EXCERPTED TEXT
╔══
When successful athletic teams graduate or retire key talent, the following season is typically termed a “rebuilding year.”
“We’re long on talent and short on experience,” a coach may rationalize during such an era of reconstruction. “We’re getting better every week, though.”
Then again, let’s face it: some teams rebuild while others re-load.
A year after winning a 2015 National College Ultimate Frisbee Championship, UNC’s Darkside squad of young athletes has earned a spot right back in the thick of contention for another title, to be decided at the national tournament this Memorial Day weekend just down the road, at WRAL Soccer Park in Raleigh.
The tournament features 20 men’s and 20 women’s teams from across the nation. Pool play starts Friday and championship rounds on Monday.
“There’s only four seniors this year, and only seven upperclassmen,” said Dain Neilsen, a UNC senior alongside Aaron Warshauer, J.D. Hastings and Vikram Sethuraman. “From the point of view of everyone we lost last year, yes, it’s a rebuilding year, but from the point of view of potential, it’s not a rebuilding year at all. It’s feasible that we can repeat.”
For more than 30 years, ultimate’s Division I College Championship tournament has been the crowning achievement of programs across the country. The 2016 tournament is hosted by the sport’s parent organization, USA Ultimate, and by Triangle Ultimate.
╚══
PROVIDED DATA
╔══
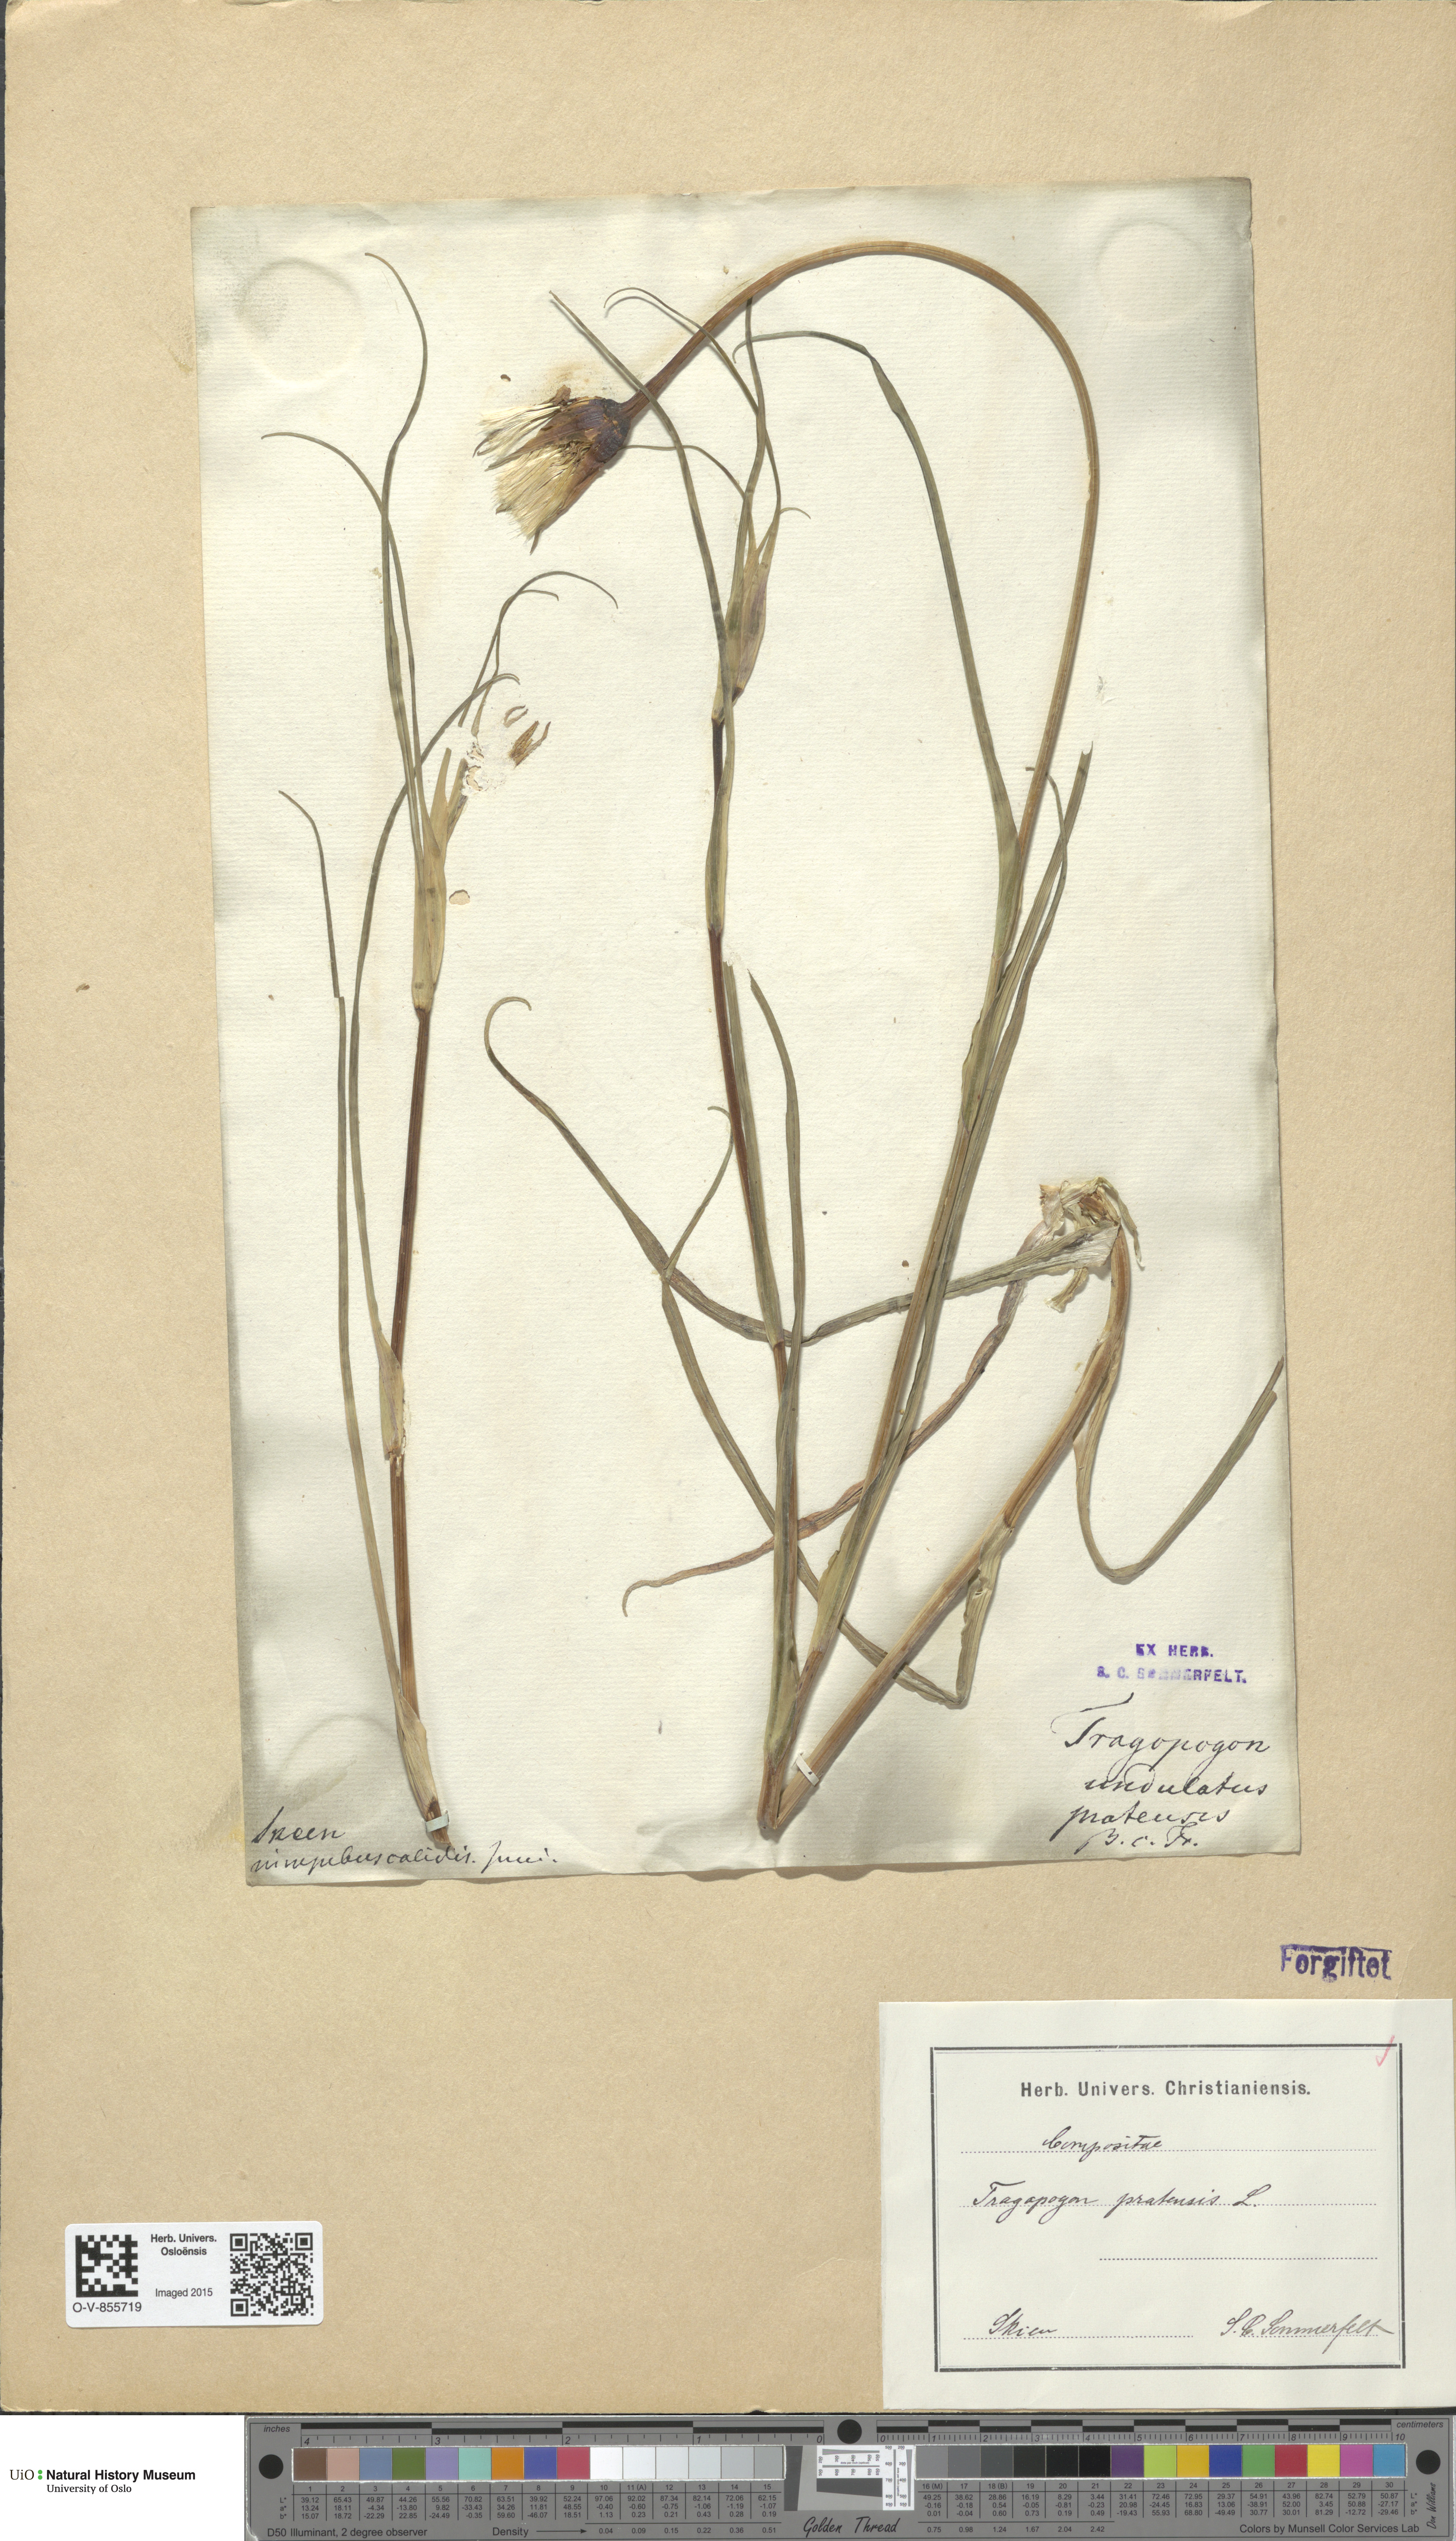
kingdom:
╚══
TASK 1
Print the ultimate frisbee article from "Then again, let’s" to "rounds on Monday.".
TASK 2
Answer these from the ultimate frisbee article:
(a) How many women's teams does the national tournament feature?
(b) At what venue is the tournament being played?
(c) How many upperclassmen are on the UNC squad this year?
TASK 3
Translate this sentence from the ultimate frisbee article into Spanish: "Pool play starts Friday and championship rounds on Monday."

EXERCISE SOLUTION 1
Then again, let’s face it: some teams rebuild while others re-load.
A year after winning a 2015 National College Ultimate Frisbee Championship, UNC’s Darkside squad of young athletes has earned a spot right back in the thick of contention for another title, to be decided at the national tournament this Memorial Day weekend just down the road, at WRAL Soccer Park in Raleigh.
The tournament features 20 men’s and 20 women’s teams from across the nation. Pool play starts Friday and championship rounds on Monday.

EXERCISE SOLUTION 2
(a) 20
(b) WRAL Soccer Park in Raleigh
(c) Seven

EXERCISE SOLUTION 3
El juego de grupos comienza el viernes y las rondas de campeonato, el lunes.